Borrowings under the credit facility and the senior notes are subject to certain covenants, including interest coverage and other
financial ratios. In addition, the interest rates under the revolving credit facility may vary depending on actual interest coverage
ratios achieved. As of January 28, 2012, the Company was in compliance with these covenants.
Standby letters of credit and collateral trust. In July 2011, the Company entered into new standby letters of credit outside
of its revolving credit facility and set up a trust to collateralize its insurance obligations. As of January 28, 2012, the Company had
$45.3 million in standby letters of credit which are collateralized by restricted cash and cash equivalents and $21.3 million in a
collateral trust consisting of restricted cash, cash equivalents, and investments.
At January 29, 2011, the Company had $69.6 million in outstanding standby letters of credit issued under its revolving credit facility.
Trade letters of credit. The Company also had $39.9 million and $35.2 million in trade letters of credit outstanding at January 28,
2012 and January 29, 2011, respectively.
Note E: Leases
The Company leases all but three of its store sites with original, non-cancelable terms that in general range from three to ten
years. Store leases typically contain provisions for three to four renewal options of five years each. Most store leases also provide
for minimum annual rentals and for payment of certain expenses. In addition, some store leases also have provisions for additional
rent based on a percentage of sales.
The Company has lease arrangements for certain equipment in its stores for its point-of-sale (“POS”) hardware and software
systems. These leases are accounted for as operating leases for financial reporting purposes. The initial terms of these leases
are either two or three years and the Company typically has options to renew the leases for two to three one-year periods.
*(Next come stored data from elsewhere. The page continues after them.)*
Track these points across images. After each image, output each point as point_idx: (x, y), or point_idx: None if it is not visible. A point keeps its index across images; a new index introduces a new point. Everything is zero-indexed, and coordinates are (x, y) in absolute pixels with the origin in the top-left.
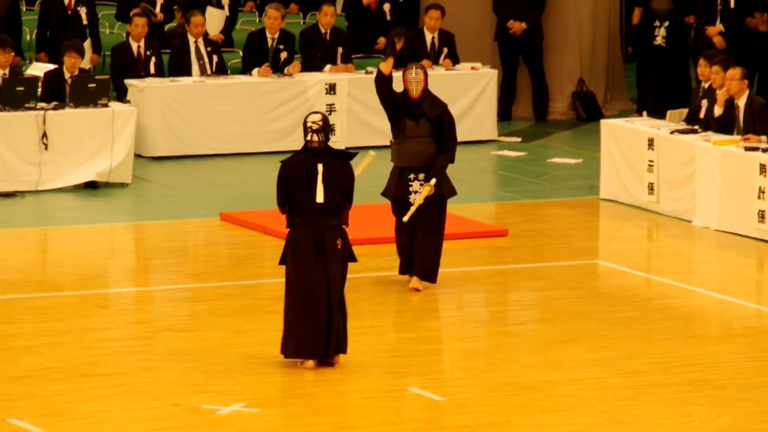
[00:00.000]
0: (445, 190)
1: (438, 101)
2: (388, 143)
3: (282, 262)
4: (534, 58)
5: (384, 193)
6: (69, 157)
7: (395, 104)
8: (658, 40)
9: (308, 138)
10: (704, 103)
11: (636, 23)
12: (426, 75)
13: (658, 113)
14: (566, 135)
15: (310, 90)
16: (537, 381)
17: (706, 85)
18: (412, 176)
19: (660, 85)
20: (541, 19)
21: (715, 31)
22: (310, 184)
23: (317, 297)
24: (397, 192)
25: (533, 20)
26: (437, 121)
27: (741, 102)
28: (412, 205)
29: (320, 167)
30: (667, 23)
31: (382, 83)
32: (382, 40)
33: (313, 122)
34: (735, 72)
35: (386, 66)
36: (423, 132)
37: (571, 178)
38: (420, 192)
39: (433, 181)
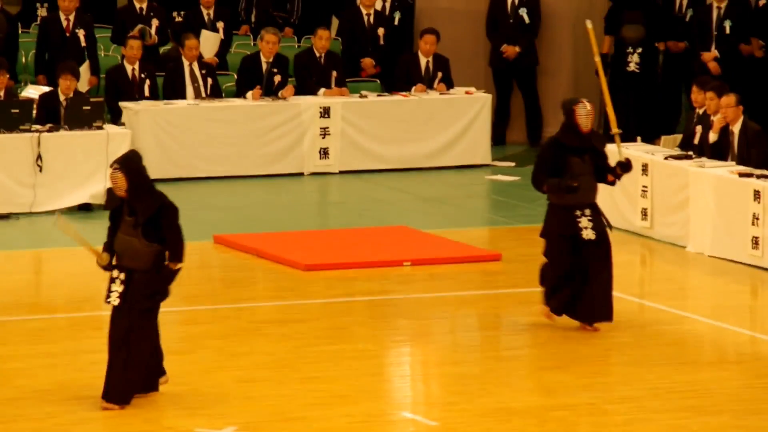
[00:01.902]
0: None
1: (598, 133)
2: (381, 167)
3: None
4: (528, 83)
5: (548, 233)
6: (63, 180)
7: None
8: (632, 67)
9: None
10: (698, 129)
11: (606, 52)
12: (594, 108)
13: (632, 139)
14: None
15: (304, 113)
16: (530, 406)
17: (701, 111)
18: (578, 213)
19: (630, 111)
20: (535, 43)
21: (711, 56)
22: None
23: None
24: (569, 229)
25: (527, 45)
26: (599, 153)
27: (735, 128)
28: (584, 239)
29: None
30: (640, 50)
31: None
32: (367, 62)
33: None
34: (730, 99)
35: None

Alternatively, the Company may purchase or return the equipment at the end of the initial or each renewal term. The Companys
obligation under the residual value guarantee at the end of the respective lease terms is $1.2 million.
The Company also leases a 1.3 million square foot distribution center in Perris, California. The land and building for this
distribution center are financed by the lessor under a $70 million ten-year synthetic lease facility that expires in July 2013. Rent
expense on this distribution center is payable monthly at a fixed annual rate of 5.8% on the lease balance of $70 million. At the
end of the lease term, the Company must refinance the distribution facility, purchase it at the amount of the then-outstanding
lease balance, or sell it to a third party. If the distribution center is sold to a third party for less than $70 million, the Company has
agreed under a residual value guarantee to pay the lessor any shortfall amount up to $56 million. As of January 28, 2012, the
Company has accrued approximately $4.6 million related to an estimated shortfall in the residual value guarantee recorded in
accrued expenses and other in the consolidated balance sheets. The synthetic lease agreement includes a prepayment penalty
for early payoff of the lease.
The Company has also recognized a liability and corresponding asset for the inception date estimated fair values of the
distribution center and POS synthetic lease residual value guarantees. As of January 28, 2012 the Company had approximately
$1.4 million of residual value guarantee asset and liability. These residual value guarantees are amortized on a straight-line basis
over the original terms of the leases. The current portion of the related asset and liability is recorded in prepaid expenses and
other, and accrued expenses and other, respectively, and the long-term portion of the related assets and liabilities is recorded in
other long-term assets and other long-term liabilities, respectively, in the accompanying consolidated balance sheets.